Strasbourg, 1945 –
Les jeunes années de Marie-Rose Lortet sont marquées par les tricotages de sa mère et de sa grand-mère.
«Une de mes grands-mères m’enseignait le tricot, l’autre le canevas, une tante m’initiait à la technique des jours brodés, une autre au crochet.»
Pendant toute son enfance, Marie-Rose Lortet construit des objets avec des matériaux hétéroclites. Dans les années soixante, elle travaille dans un atelier de couture à Paris et réalise des couvertures «brodées» pour la presse et l’édition. À l’âge de vingt-deux ans, elle déménage en Normandie où elle demeure aujourd’hui encore. Elle y épouse Jacques Lortet, artiste sculpteur qui travaille la matière brute : buissons touffus, véritables entrelacs ligneux découpés à la scie sauteuse puis assemblés par de petits fils de métal. Ils exposent régulièrement ensemble, proposant un dialogue nourri entre leurs travaux.
Lorsqu’elle rencontre Jean Dubuffet à l’âge de 24 ans. Le maître perçoit d’emblée la force et l’originalité de son travail et décide de lui acheter quelques pièces.
En 1978, elle commence à construire des œuvres en trois dimensions, avec une technique de fils rigidifiés. Les premières œuvres de l’artiste privilégient la pureté du blanc. La polychromie apparaît ensuite dans des œuvres de grand format, plus abstraites.
Aujourd’hui, le travail de Marie-Rose Lortet bénéficie d’une véritable reconnaissance. Artiste prolifique, elle conte ses rêves « fantasques et méthodiques » au fil d’un peu plus de 600 œuvres, et présente ses créations dans de très nombreuses expositions.
Pour appréhender l’œuvre de cette artiste hors-les-normes, il est nécessaire de s’abandonner complètement à son imagination et de se laisser séduire par ces histoires savoureusement poétiques.
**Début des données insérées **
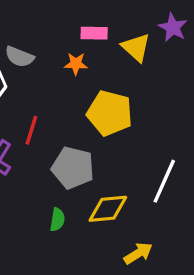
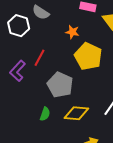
orange star: (76, 64) -> (72, 32), moved

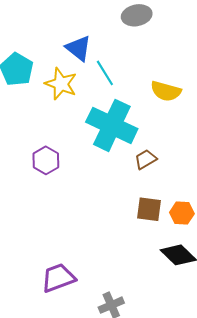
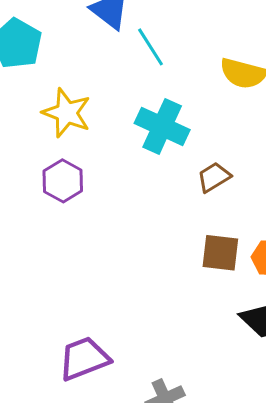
yellow star: (61, 84) -> (67, 113), moved
cyan cross: (112, 125) -> (162, 126), size x0.7

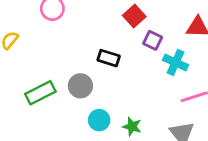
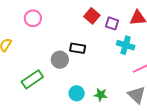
purple square: (153, 40) -> (112, 23), moved
gray circle: (80, 86) -> (60, 60), moved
Par le choix des titres de ses créations, Marie-Rose Lortet offre, tout en subtilité, les clés de compréhension de ses travaux sans jamais rompre le rapport d’immédiateté, de spontanéité et d’émotion qui est à l’œuvre entre le visiteur et sa création. Au fil de ses œuvres uniques, elle conte un univers fantasmé et dépasse les conventions établies pour emmener le visiteur dans des territoires inattendus et des espaces inextricables.
Dans son travail, cette artiste d’exception explore, détourne, réinvente et transcende la technique du tricot créant une œuvre textile expressive et colorée. Quel que soit le fil dont ils sont faits, ses sujets – personnages espiègles, paysages imaginaires ou vêtements miniatures – nous entraînent dans un univers vif et symbolique. Loin des conventions, Marie-Rose Lortet tricote des histoires aux accents poétiques ou burlesques à partir de matériaux divers : textile, coton, laine, lin, soie, dentelle, lacets, ficelle, bolduc, ruban, fil de cuivre téléphonique, végétaux, résine, peinture acrylique, papiers de chocolat, feuilles de vigne, mantelets de champagne…
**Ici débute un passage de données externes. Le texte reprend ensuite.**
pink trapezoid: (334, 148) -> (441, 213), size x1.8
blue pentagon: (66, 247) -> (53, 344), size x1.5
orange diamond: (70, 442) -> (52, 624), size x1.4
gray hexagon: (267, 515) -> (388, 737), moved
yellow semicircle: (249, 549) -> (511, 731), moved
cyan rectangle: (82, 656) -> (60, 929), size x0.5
« Tout peut être tissé ! Peu importe le matériel, un nid d’oiseau, c’est la poésie magistrale du tissage et de la récupération ». Pour Marie-Rose Lortet, tout est le résultat d’un long procédé de fermentation créative où toute chose, à un moment ou à un autre, ressurgira, et sera utilisée. »
Paroles de parchemins est une oeuvre composée de papiers brillants enveloppant les chocolats de Noël et de feuilles de la vigne vierge qui grimpe le long de la façade de la maison de l’artiste. Ces papiers argentés, dorés ou rouges sont torsadés formant des lettres qui s’insèrent, s’entrelacent entre les feuilles végétales séchées, roulées et réunies par du fil blanc.
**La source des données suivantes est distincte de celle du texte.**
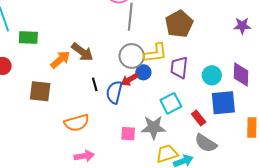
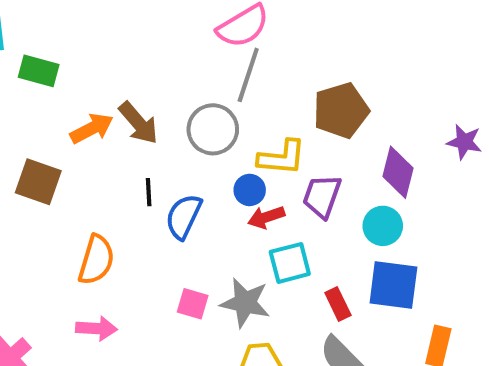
gray circle: (132, 56) -> (213, 129), moved
purple diamond: (241, 75) -> (398, 172), moved
red arrow: (129, 80) -> (266, 217), moved
orange semicircle: (77, 123) -> (96, 260), turned -70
Ce que Marie-Rose Lortet aime dans le tricot, c’est la lenteur : la pensée et l’imagination ont le temps de se former, de voyager, de créer. Dans Masque à l’écoute !, le visage est composé des circonvolutions de laine et de tissus mêlés à une cosse végétale qui se lie parfaitement à l’ensemble pour créer la bouche du visage.